# Eddie Hall deadlifts 500kg



## Salt USMC (Jul 9, 2016)

Yup.  No belt, no suit, eleven hundred solid-ass pounds






Yeah, I know it's strongman style, but who gives a shit?


----------



## Red Flag 1 (Jul 9, 2016)

I can almost hear intervertebral discs screaming ; crunch, crunch, snap, pop:dead:.

Impressive lift.


----------



## Salt USMC (Jul 9, 2016)

I'm pretty sure that his spine has been completely replaced by muscle at this point.  Dude's a beast


----------



## Red Flag 1 (Jul 9, 2016)

Deathy McDeath said:


> I'm pretty sure that his spine has been completely replaced by muscle at this point.  Dude's a beast



I'm sure he has worked his way up to this lift. Still, more than a half ton without external supports is rather mind blowing. If you think about how small the verteberal facet joints are, and the disc space loading; I just cringe watching the lift and hold. 

I do congratulate him to have spent all the time and effort to lift such a load. If you have a flat tire, and no car jack, this guy could be a huge help.


----------



## CDG (Jul 9, 2016)

Gawddamn. He made that look easy!! Congrats Eddie Hall, The Mountain That Deadlifts Other Mountains.


----------



## Salt USMC (Jul 10, 2016)

Red Flag 1 said:


> I'm sure he has worked his way up to this lift. Still, more than a half ton without external supports is rather mind blowing. If you think about how small the verteberal facet joints are, and the disc space loading; I just cringe watching the lift and hold.
> 
> I do congratulate him to have spent all the time and effort to lift such a load.
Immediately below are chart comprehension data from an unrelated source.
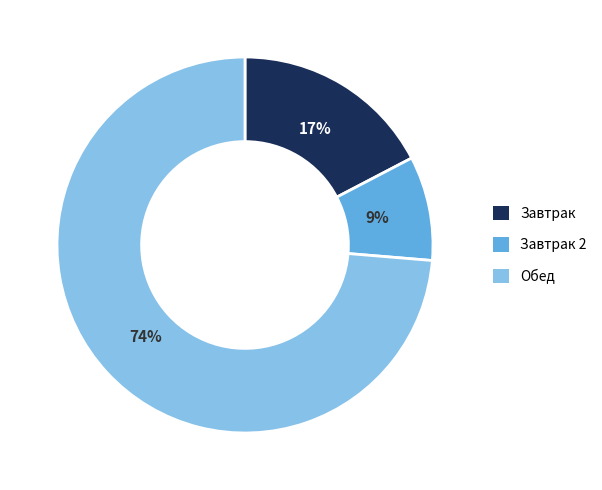

Which category has the biggest portion of the pie?

Обед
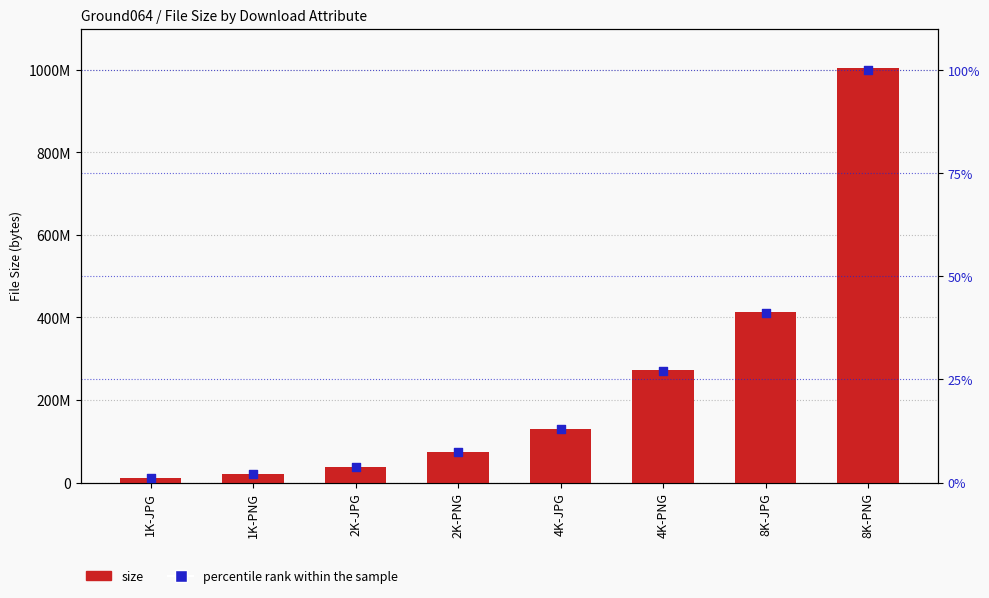

Which series has the largest Y range (max minus min)?

size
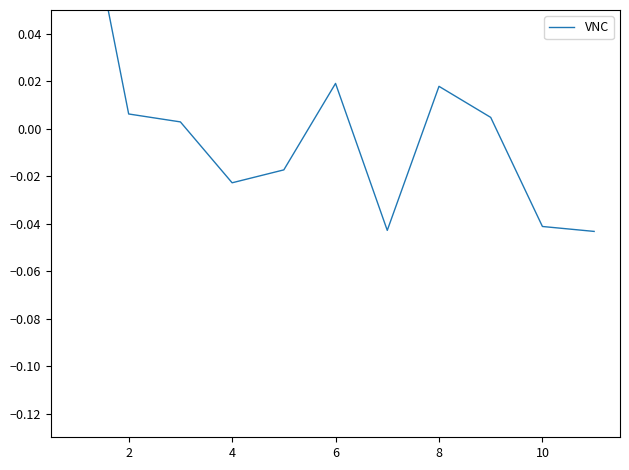

Where is the first local maximum?

8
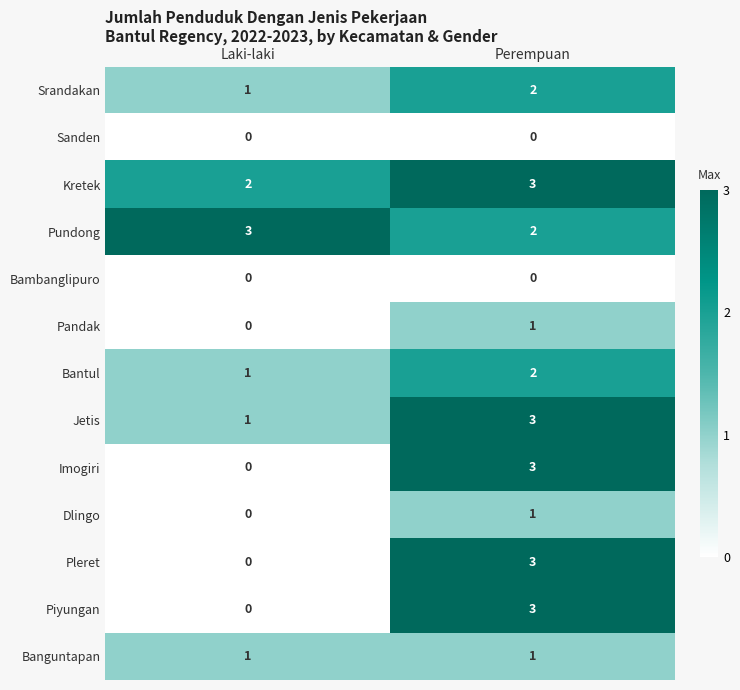

What is the difference between the Imogiri values at Laki-laki and Perempuan?

3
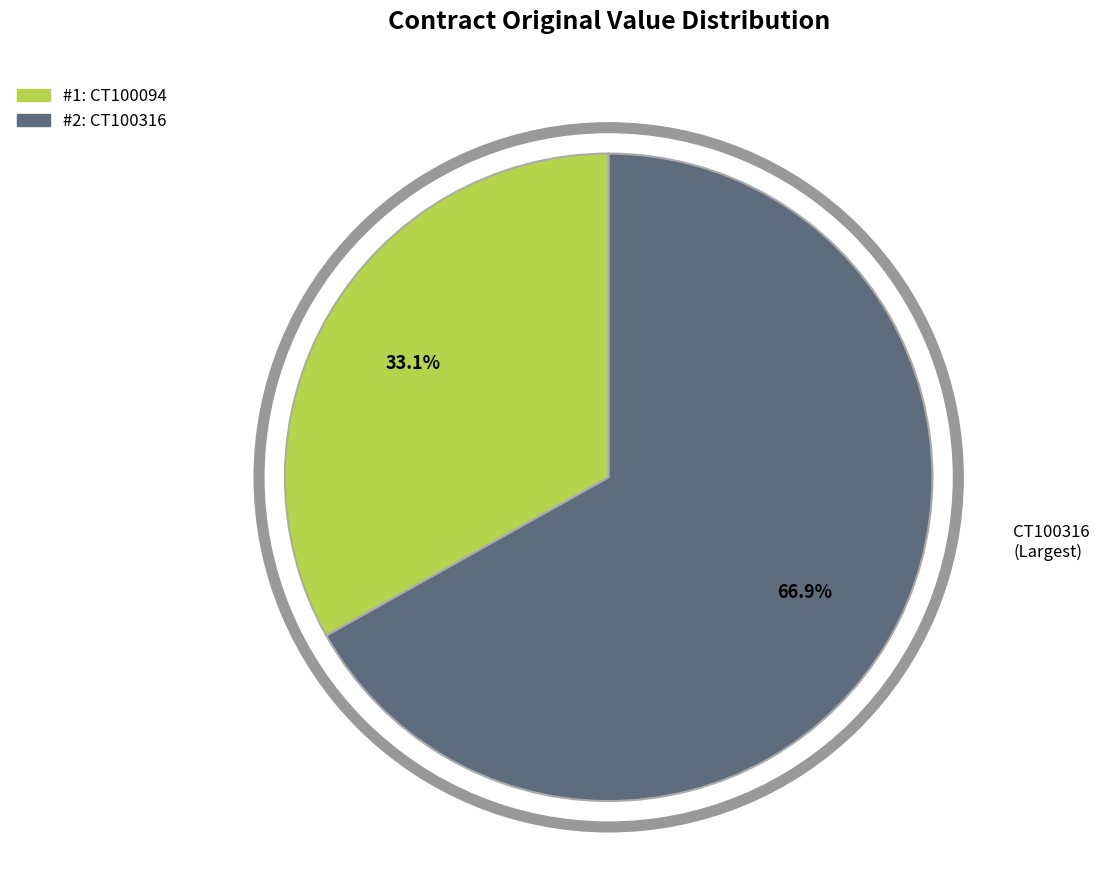

Does any single category account for the majority?

Yes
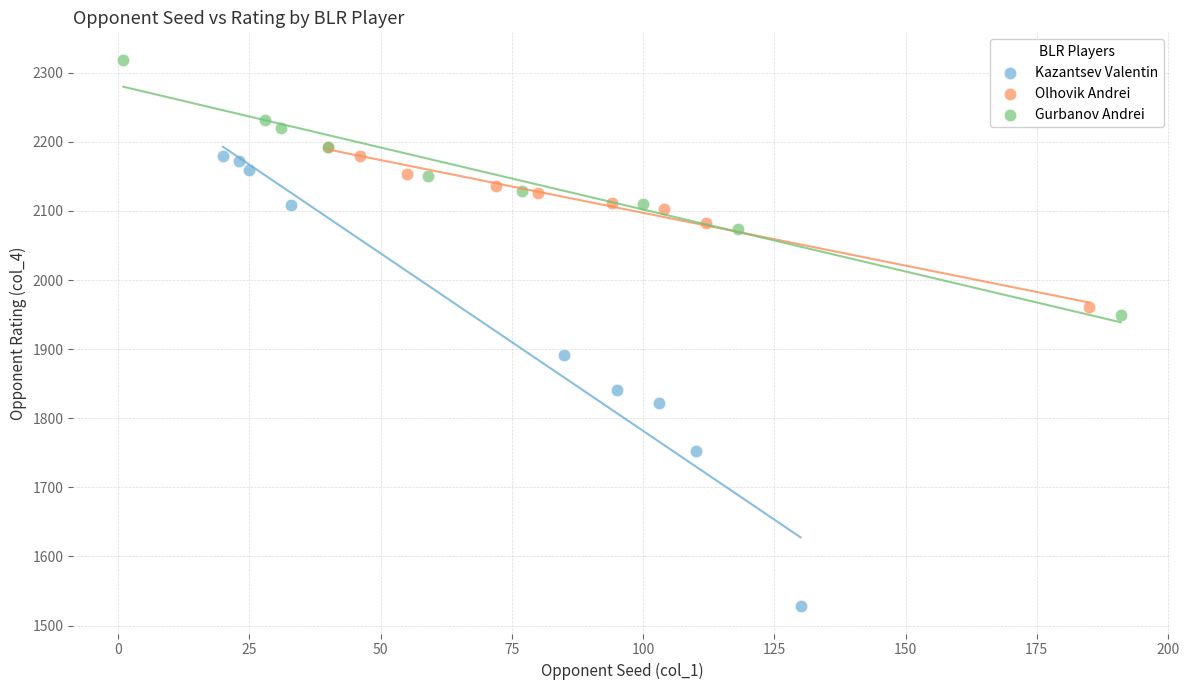

Which series has the largest Y range (max minus min)?

Kazantsev Valentin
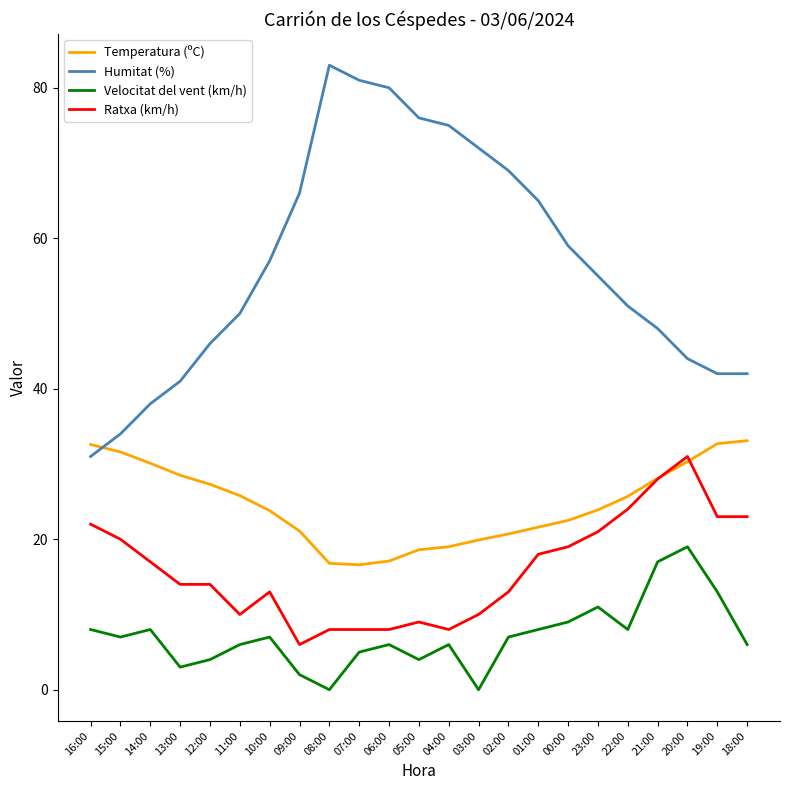

Does the chart have visible grid lines?

No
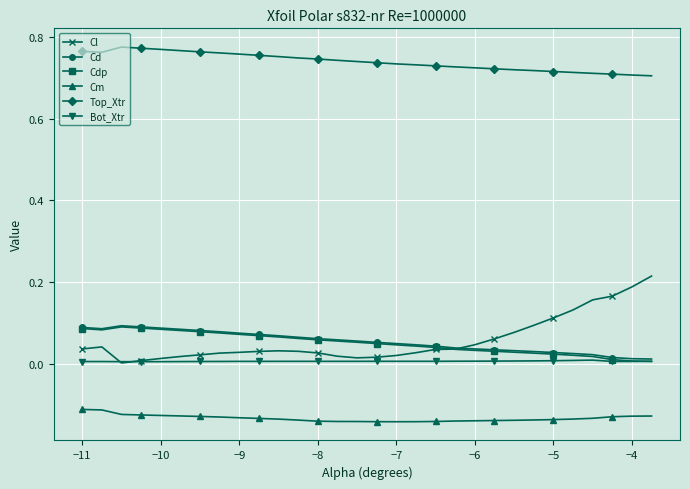

True or false: Cd and Cm cross at least once.

False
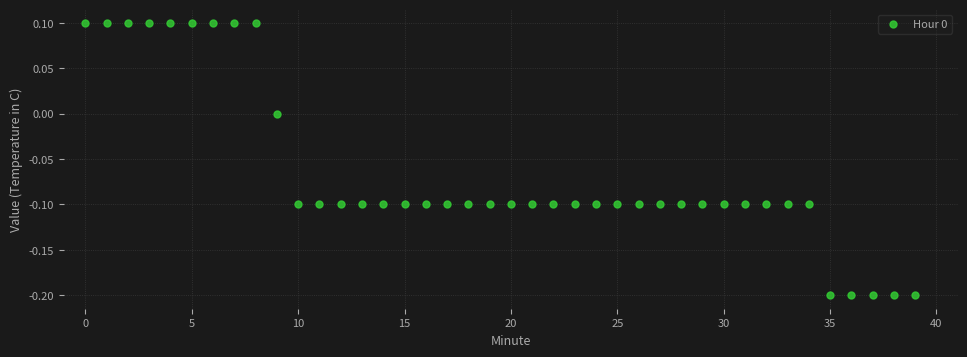

What is the range of Y values (max minus min)?

0.3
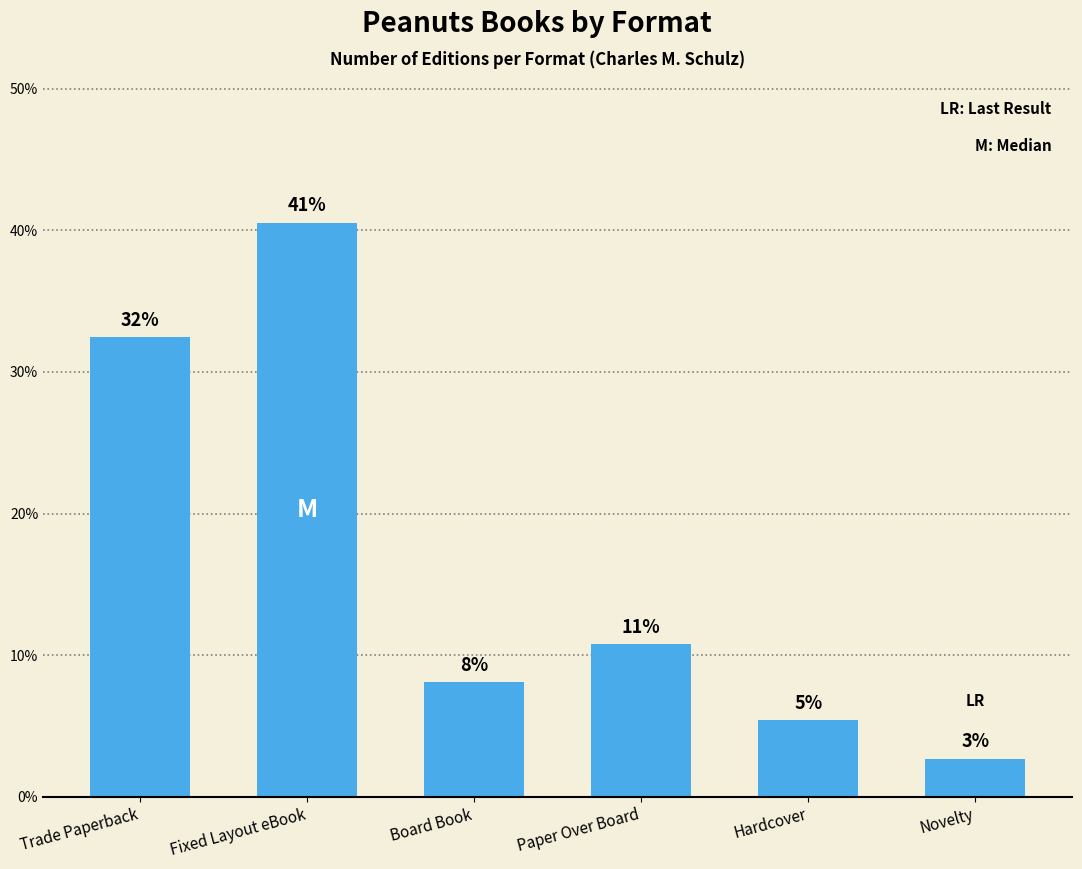

What is the label of the 2nd bar from the right?

Hardcover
If you have a flat tire, and no car jack, this guy could be a huge help.


Oh sure, but I mean his best back in 2015 was only like 1015 (I say "only", but it's anything but) and adding 85lbs in less than a year when you're already at the upper limits of human strength is pretty insane.  The guy is an absolutely animal.


----------



## DasBoot (Jul 10, 2016)

Dasboot: "hey guys I did 315x5 today for the first time!"
(opens thread, watches videos, goes to his company area, goes to his squad cage, opens his locker, curls up inside, cries...)


----------



## Ooh-Rah (Jul 11, 2016)

A bit about the aftereffects of that lift:

Eric Hall deadlifts 500kg - but passes out when blood vessels burst


----------



## CDG (Jul 11, 2016)

Ooh-Rah said:


> A bit about the aftereffects of that lift:
> 
> Eric Hall deadlifts 500kg - but passes out when blood vessels burst



Heavy deadlifts place a massive strain on the central nervous system.  While obviously nowhere near what Eddie Hall has lifted, I, and many others, have experienced effects that can last a couple days from a heavy deadlift session.  It's almost like a mini-hangover.


----------